** Opening Supplied material block **

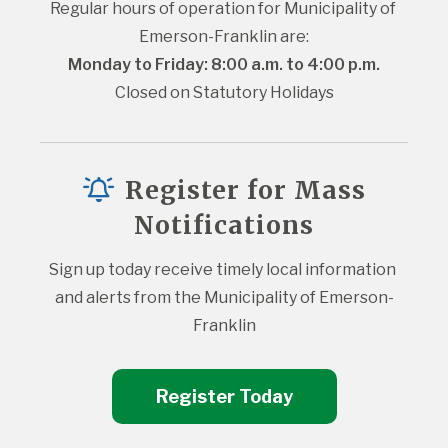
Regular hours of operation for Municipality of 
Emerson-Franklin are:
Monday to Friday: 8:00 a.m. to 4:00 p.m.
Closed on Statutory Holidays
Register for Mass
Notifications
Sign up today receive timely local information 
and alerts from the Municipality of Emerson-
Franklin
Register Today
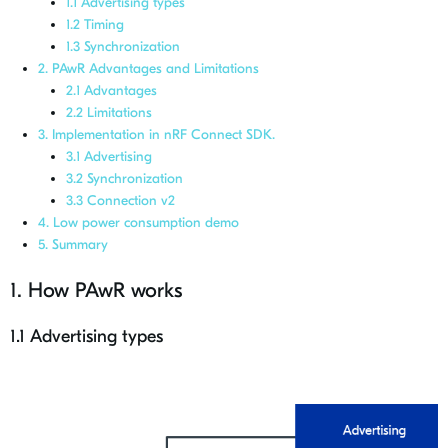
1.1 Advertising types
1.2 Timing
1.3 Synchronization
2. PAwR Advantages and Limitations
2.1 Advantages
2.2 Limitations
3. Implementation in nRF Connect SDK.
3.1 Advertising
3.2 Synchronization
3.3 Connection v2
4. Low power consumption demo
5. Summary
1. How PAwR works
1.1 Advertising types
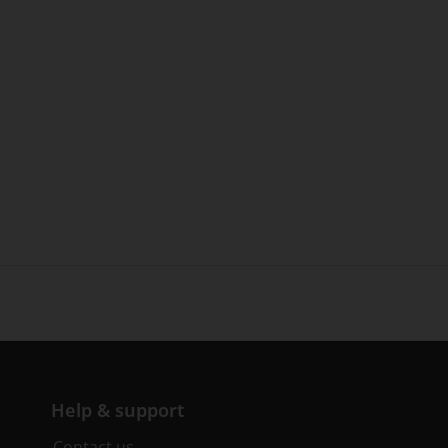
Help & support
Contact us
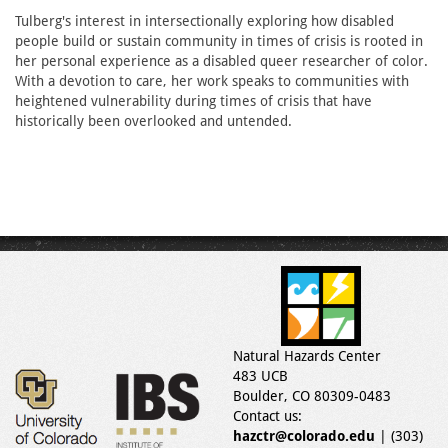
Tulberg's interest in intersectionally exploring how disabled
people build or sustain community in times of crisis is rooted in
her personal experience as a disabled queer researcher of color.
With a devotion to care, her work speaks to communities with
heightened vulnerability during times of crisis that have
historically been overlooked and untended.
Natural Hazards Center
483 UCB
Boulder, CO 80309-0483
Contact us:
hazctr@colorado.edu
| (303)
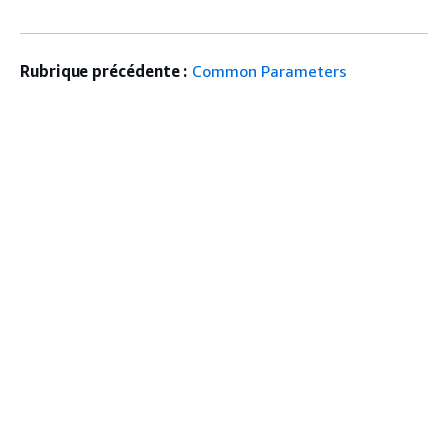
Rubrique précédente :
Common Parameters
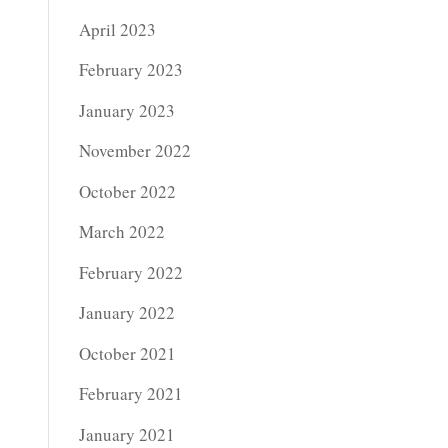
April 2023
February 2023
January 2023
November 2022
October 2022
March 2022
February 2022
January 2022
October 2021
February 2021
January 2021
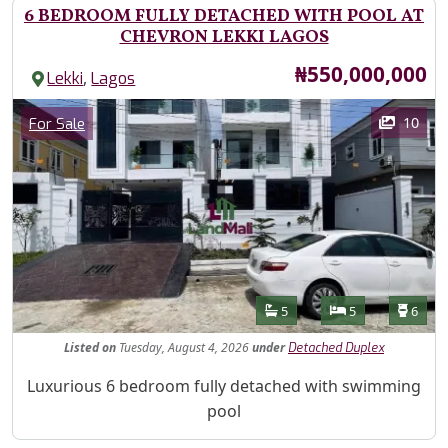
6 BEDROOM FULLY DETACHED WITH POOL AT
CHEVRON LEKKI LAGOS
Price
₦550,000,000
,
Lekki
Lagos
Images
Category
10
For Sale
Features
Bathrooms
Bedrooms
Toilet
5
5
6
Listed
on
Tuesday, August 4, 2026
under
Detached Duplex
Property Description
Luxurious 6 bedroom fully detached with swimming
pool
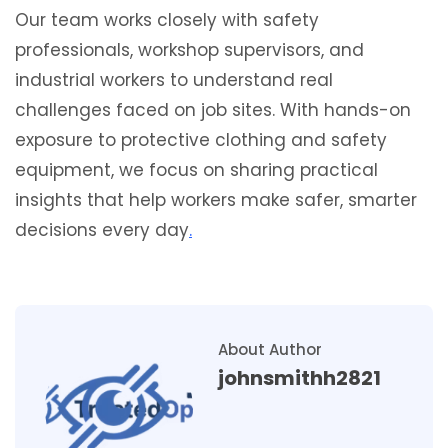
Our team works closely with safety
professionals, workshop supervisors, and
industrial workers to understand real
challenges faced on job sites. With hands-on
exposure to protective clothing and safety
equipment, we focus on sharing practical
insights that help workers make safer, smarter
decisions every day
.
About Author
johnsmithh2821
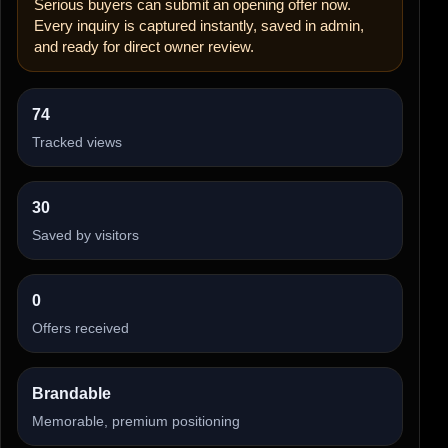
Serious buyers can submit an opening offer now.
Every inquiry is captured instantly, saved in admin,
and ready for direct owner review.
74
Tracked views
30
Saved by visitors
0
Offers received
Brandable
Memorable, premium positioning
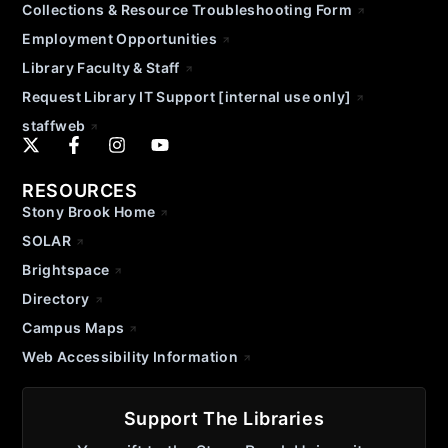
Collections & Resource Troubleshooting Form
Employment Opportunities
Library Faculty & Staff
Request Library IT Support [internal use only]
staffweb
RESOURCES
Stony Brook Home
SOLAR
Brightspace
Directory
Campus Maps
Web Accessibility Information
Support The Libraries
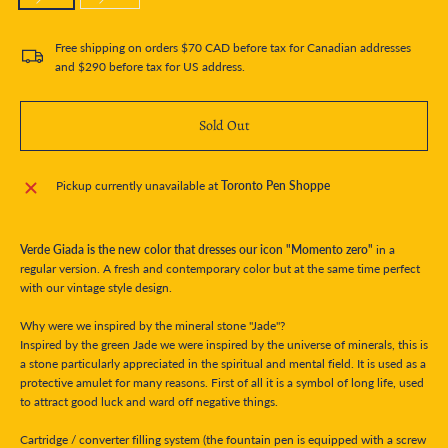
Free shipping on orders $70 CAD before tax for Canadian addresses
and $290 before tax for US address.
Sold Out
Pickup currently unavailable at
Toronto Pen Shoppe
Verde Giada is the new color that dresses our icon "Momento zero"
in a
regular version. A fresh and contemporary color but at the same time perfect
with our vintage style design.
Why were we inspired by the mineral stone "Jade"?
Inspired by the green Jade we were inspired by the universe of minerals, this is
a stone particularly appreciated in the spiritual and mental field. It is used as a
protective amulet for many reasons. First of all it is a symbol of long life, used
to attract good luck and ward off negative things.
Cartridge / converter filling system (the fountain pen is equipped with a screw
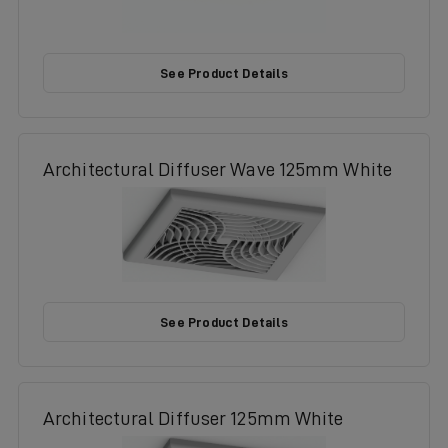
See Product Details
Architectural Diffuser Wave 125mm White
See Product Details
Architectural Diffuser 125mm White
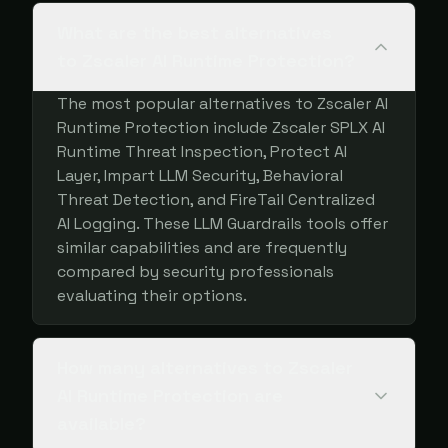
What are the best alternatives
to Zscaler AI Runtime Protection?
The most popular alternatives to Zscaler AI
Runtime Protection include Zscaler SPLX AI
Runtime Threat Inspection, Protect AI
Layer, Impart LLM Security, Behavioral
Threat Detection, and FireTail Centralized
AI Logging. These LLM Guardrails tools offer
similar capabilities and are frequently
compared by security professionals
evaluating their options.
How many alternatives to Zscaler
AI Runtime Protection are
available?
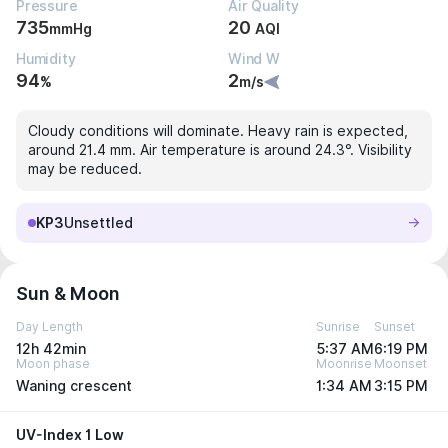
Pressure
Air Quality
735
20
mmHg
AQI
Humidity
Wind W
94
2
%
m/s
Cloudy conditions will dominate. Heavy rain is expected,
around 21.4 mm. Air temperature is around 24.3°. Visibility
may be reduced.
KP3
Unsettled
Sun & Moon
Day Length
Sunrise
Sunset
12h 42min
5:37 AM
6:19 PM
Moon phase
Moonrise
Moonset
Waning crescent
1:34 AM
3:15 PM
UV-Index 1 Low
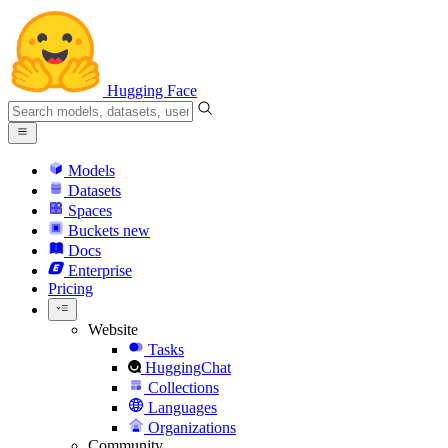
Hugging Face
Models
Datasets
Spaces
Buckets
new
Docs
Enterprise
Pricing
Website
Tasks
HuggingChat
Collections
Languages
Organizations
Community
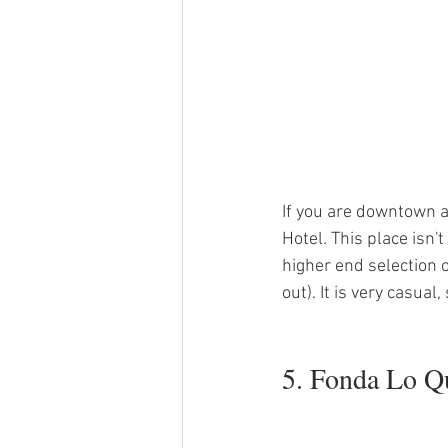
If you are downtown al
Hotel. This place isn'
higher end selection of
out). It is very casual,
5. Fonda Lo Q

** Closing Supplied material block **

- What the task requires
For the records above, count the lines holding the word "workers" and give only that number.

- Your response
2